Envisaged as being a long term programme, a bill will have to re-authorise the fund every five to ten years. ‘When we have a better handle on the number of unsafe dams we can reduce the amount of money we need,’ Iarossi said. He also stressed the important role ASDSO will play in ensuring that dam owners guarantee that they will maintain their dams and won’t just come back in the future asking for more funding.
At the present time Congress is not unfamiliar with the hydro industry’s attempts to introduce legislation. The US government is looking at proposed legislation for the relicensing of hydro facilities. As this puts hydro under the spotlight will it ease the passage through the legal process for this funding bill? Iarossi is concerned.
‘Hydro power plant owners are the exception to the rule,’ he explains. ‘They are able to generate sufficient income to invest in maintenance and repairs. I’m afraid that Congress may portray hydro power dams as a general rule and we need to make it clear that this is not so.
‘FERC, which regulates many of the hydro dams, has more resources than the states who regulate most of the privately owned dams. Our job is to show the legis-lators that there really is a genuine need.’
So is Iarossi confident that the bill will become law and that a dam repair fund will materialise? ‘I am in no doubt whatsoever that the fund is needed. I am confident that we can accomplish it and get it passed but we do know that it will be hard work and very time-consuming to convince those on Capitol Hill. We fear that it may take a dam failure to make it happen.’ ASDSO will also be enlisting the help of Senator Christopher Bond from Missouri to sponsor the bill. He is described as ‘a wonderful champion for dam safety’ and was a key player behind the National Dam Safety Programme Act which was passed in 1996.
Currently a schedule for the bill’s pro-gress is very sketchy but Iarossi looks ahead to the future. If sufficient funding is secured he is certain that the uprating and refurbishment market in the US will take off. ‘There is a tremendous interest in it,’ he says. ‘Once unsafe dams have been identified there will be a great oppor-tunity for more work. Indeed there are probably more unsafe dams than the estimated figures suggest,’ he adds. ‘Many dam safety officials cannot get to see all of their facilities and so the current numbers may not represent a true figure.’
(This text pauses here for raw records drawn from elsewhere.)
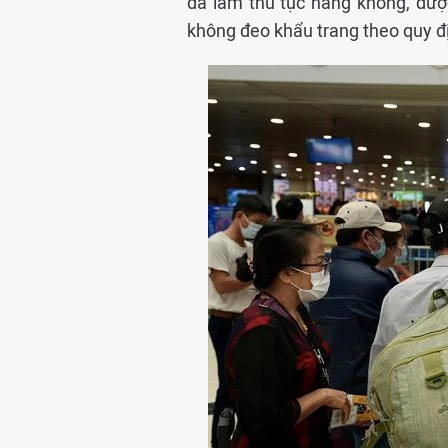
đã làm thủ tục hàng không, đượ
không đeo khẩu trang theo quy đị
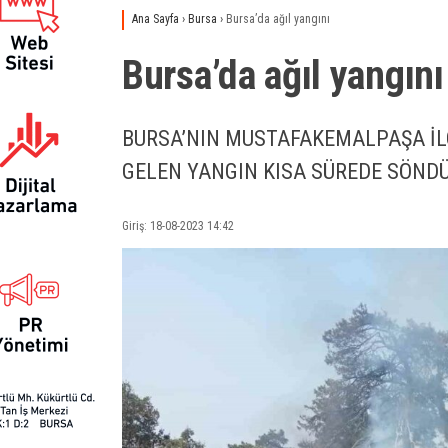
Ana Sayfa
›
Bursa
›
Bursa’da ağıl yangını
Bursa’da ağıl yangını
BURSA’NIN MUSTAFAKEMALPAŞA İL
GELEN YANGIN KISA SÜREDE SÖND
Giriş: 18-08-2023 14:42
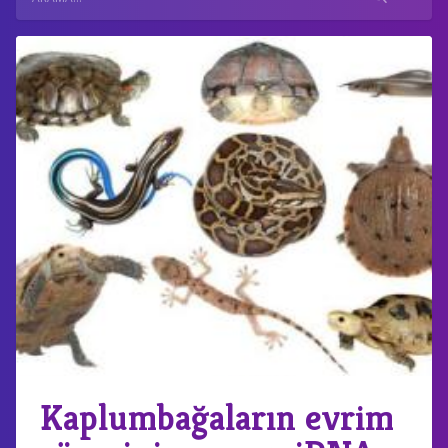
Kaplumbağaların evrim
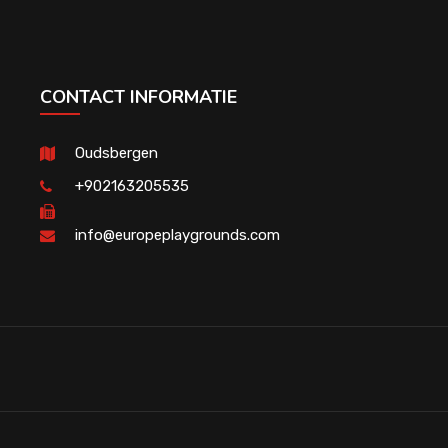
CONTACT INFORMATIE
Oudsbergen
+902163205535
info@europeplaygrounds.com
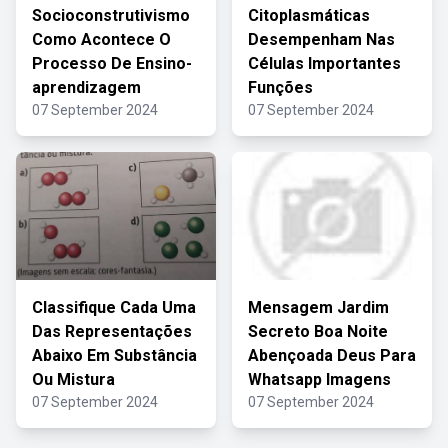
Socioconstrutivismo
Citoplasmáticas
Como Acontece O
Desempenham Nas
Processo De Ensino-
Células Importantes
aprendizagem
Funções
07 September 2024
07 September 2024
Classifique Cada Uma
Mensagem Jardim
Das Representações
Secreto Boa Noite
Abaixo Em Substância
Abençoada Deus Para
Ou Mistura
Whatsapp Imagens
07 September 2024
07 September 2024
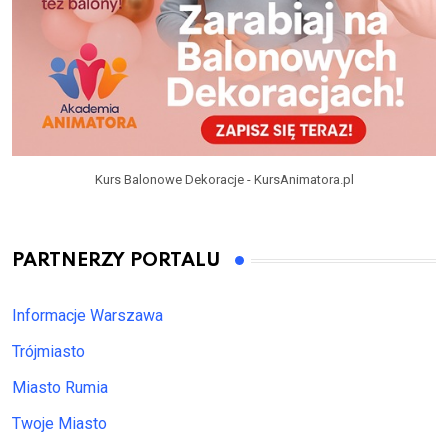
Kurs Balonowe Dekoracje - KursAnimatora.pl
PARTNERZY PORTALU
Informacje Warszawa
Trójmiasto
Miasto Rumia
Twoje Miasto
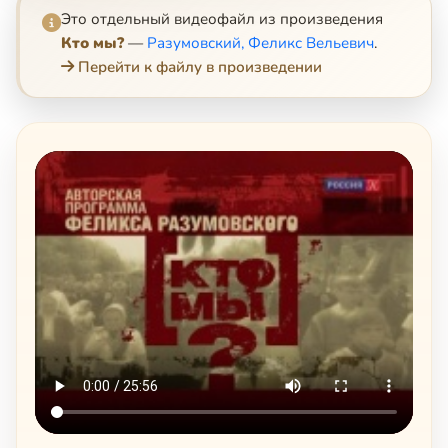
Это отдельный видеофайл из произведения
Кто мы?
—
Разумовский, Феликс Вельевич
.
Перейти к файлу в произведении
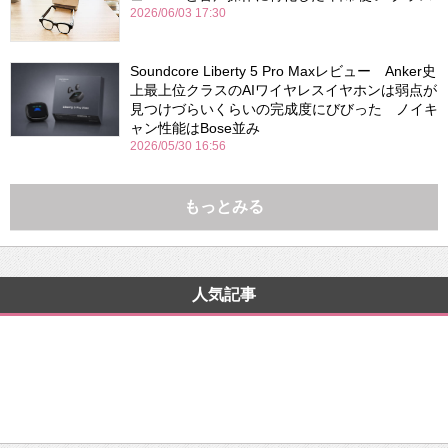
2026/06/03 17:30
Soundcore Liberty 5 Pro Maxレビュー Anker史
上最上位クラスのAIワイヤレスイヤホンは弱点が
見つけづらいくらいの完成度にびびった ノイキ
ャン性能はBose並み
2026/05/30 16:56
もっとみる
人気記事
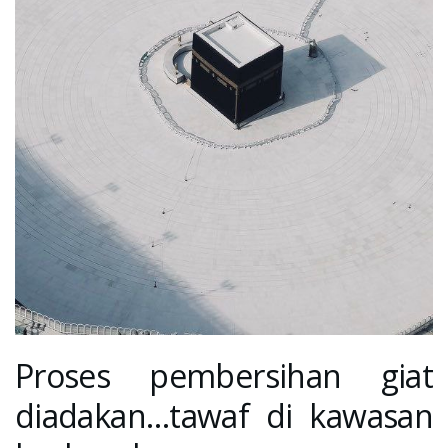
Proses pembersihan giat
diadakan…tawaf di kawasan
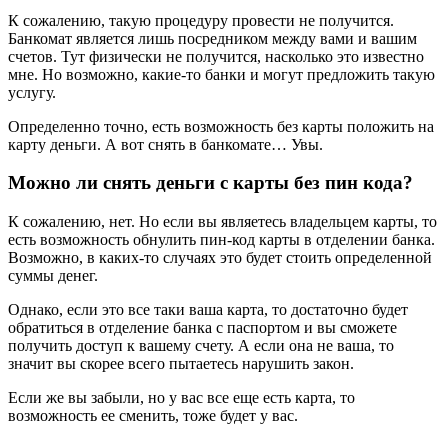
К сожалению, такую процедуру провести не получится.
Банкомат является лишь посредником между вами и вашим
счетов. Тут физически не получится, насколько это известно
мне. Но возможно, какие-то банки и могут предложить такую
услугу.
Определенно точно, есть возможность без карты положить на
карту деньги. А вот снять в банкомате… Увы.
Можно ли снять деньги с карты без пин кода?
К сожалению, нет. Но если вы являетесь владельцем карты, то
есть возможность обнулить пин-код карты в отделении банка.
Возможно, в каких-то случаях это будет стоить определенной
суммы денег.
Однако, если это все таки ваша карта, то достаточно будет
обратиться в отделение банка с паспортом и вы сможете
получить доступ к вашему счету. А если она не ваша, то
значит вы скорее всего пытаетесь нарушить закон.
Если же вы забыли, но у вас все еще есть карта, то
возможность ее сменить, тоже будет у вас.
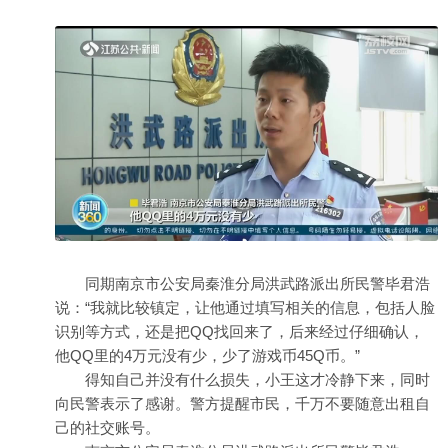
同期南京市公安局秦淮分局洪武路派出所民警毕君浩
说：“我就比较镇定，让他通过填写相关的信息，包括人脸
识别等方式，还是把QQ找回来了，后来经过仔细确认，
他QQ里的4万元没有少，少了游戏币45Q币。”
得知自己并没有什么损失，小王这才冷静下来，同时
向民警表示了感谢。警方提醒市民，千万不要随意出租自
己的社交账号。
‘The Association’s goal,’ Iarossi says, ‘is to create a situation where there are no more unsafe dams. Our business at ASDSO is to help states achieve this and to make sure there are no more dam failures in the US.’ He went on to explain how states have very little financial resources for dam repairs as they have a ‘tremendous menu’ of other things to spend their money on.
‘To be honest,’ Iarossi added, ‘dam safety is probably way down on their list in comparison to crime prevention etc. But we urgently need to fund repairs so that dam owners have access to money, and we have to make state legislators and governors understand how important dam safety is. Over the next five years ASDSO will be very aggressive in its approach.’